The main reason your function is slow is that it traverses the list at least twice, maybe three times. The function can be rewritten to to traverse the list only once using a fold. This will transform the list into a tuple (Bool,[(Int,Int,Int)]) where the Bool indicates if there was a matching element in the list and the list is the transformed list
insertEdge (x,y,z) cs = case foldr f (False,[]) cs of
(False,cs') -> (x,y,z):cs'
(True,cs') -> cs'
where f (a,b,c) (e,cs') = if (a,b) == (x,y) then (True,(a,b,c+z):cs') else (e,(a,b,c):cs')
If you haven't seen foldr before, it has type
foldr :: (a -> b -> b) -> b -> [a] -> b
foldr embodies a pattern of recursive list processing of defining a base case and combining the current list element with the result from the rest of the list. Writing foldr f b xs is the same as writing a function g with definition
g [] = b
g (x:xs) = f x (g xs)
Sticking with your data structure, you might
type Edge = (Int,Int,Int)
insertEdge :: Edge -> [Edge] -> [Edge]
insertEdge t#(x,y,z) es =
case break (abx t) es of
(_, []) -> t : es
(l, ((_,_,zold):r)) -> l ++ (x,y,z+zold) : r
where abx (a1,b1,_) (a2,b2,_) = a1 == a2 && b1 == b2
No matter what language you're using, searching lists is always a red flag. When searching you want sublinear complexity (think: hashes, binary search trees, and so on). In Haskell, an implementation using Data.Map is
import Data.Map
type Edge = (Int,Int,Int)
type EdgeMap = Map (Int,Int) Int
insertEdge :: Edge -> EdgeMap -> EdgeMap
insertEdge (x,y,z) es = alter accumz (x,y) es
where accumz Nothing = Just z
accumz (Just zold) = Just (z + zold)
You may not be familiar with alter:
alter :: Ord k => (Maybe a -> Maybe a) -> k -> Map k a -> Map k a
O(log n).
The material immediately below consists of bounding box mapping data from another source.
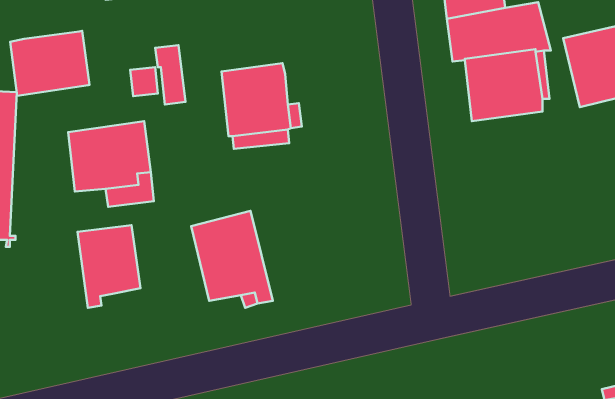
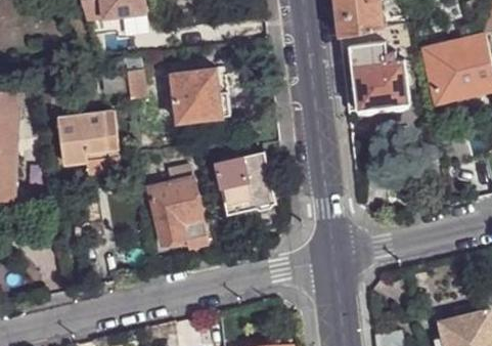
building: [10,31,90,96] -> none
building: none -> [215,150,274,213]
building: [78,225,140,308] -> none

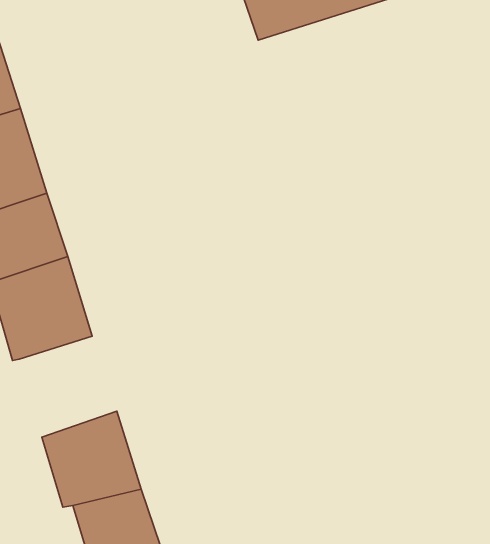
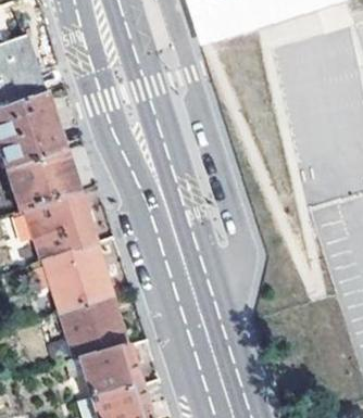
building: none -> [46,244,111,312]

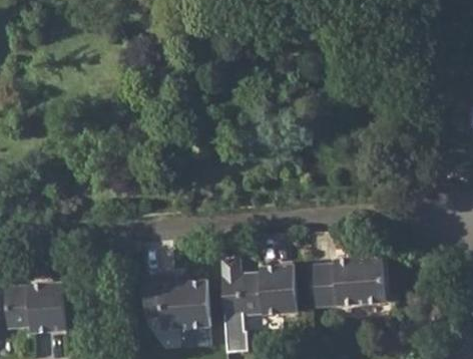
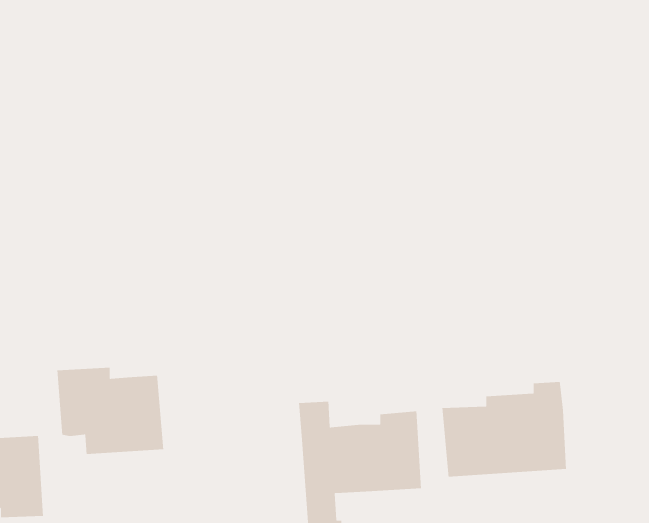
building: [143,275,209,329] -> [57,367,164,455]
The expression (alter f k map) alters the value x at k, or absence thereof. alter can be used to insert, delete, or update a value in a Map. In short: lookup k (alter f k m) = f (lookup k m).
let f _ = Nothing
alter f 7 (fromList [(5,"a"), (3,"b")]) == fromList [(3, "b"), (5, "a")]
alter f 5 (fromList [(5,"a"), (3,"b")]) == singleton 3 "b"
let f _ = Just "c"
alter f 7 (fromList [(5,"a"), (3,"b")]) == fromList [(3, "b"), (5, "a"), (7, "c")]
alter f 5 (fromList [(5,"a"), (3,"b")]) == fromList [(3, "b"), (5, "c")]
But as ADEpt shows in another answer, this is a bit of overengineering.
In
insertEdgeM :: (Int, Int, Int) -> M.Map (Int, Int) Int -> M.Map (Int, Int) Int
insertEdgeM (a, b, c) = M.insertWith (+) (a, b) c
you want to use the strict version of insertWith, namely insertWith'.
Very small optimisation: Use an as-pattern, this avoids multiple reconstructions of the same tuple. Like this:
insertEdge xyz#(x,y,z) cs =
if (length [abc | abc#(a,b,c) <- cs, a /= x || b /= y]) == (length cs)
then (xyz:cs))
else [if (a == x && b == y) then (a,b,c+1) else abc' | abc'#(a,b,c) <- cs]
You should apply the other optimization hionts first, but this may save a very small amount of time, since the tuple doesn't have to be reconstructed again and again. At least in the last at-pattern (The first two patterns are not important, since the tuple never gets evaluated in the first case and the as-pattern is only applied once in the second case).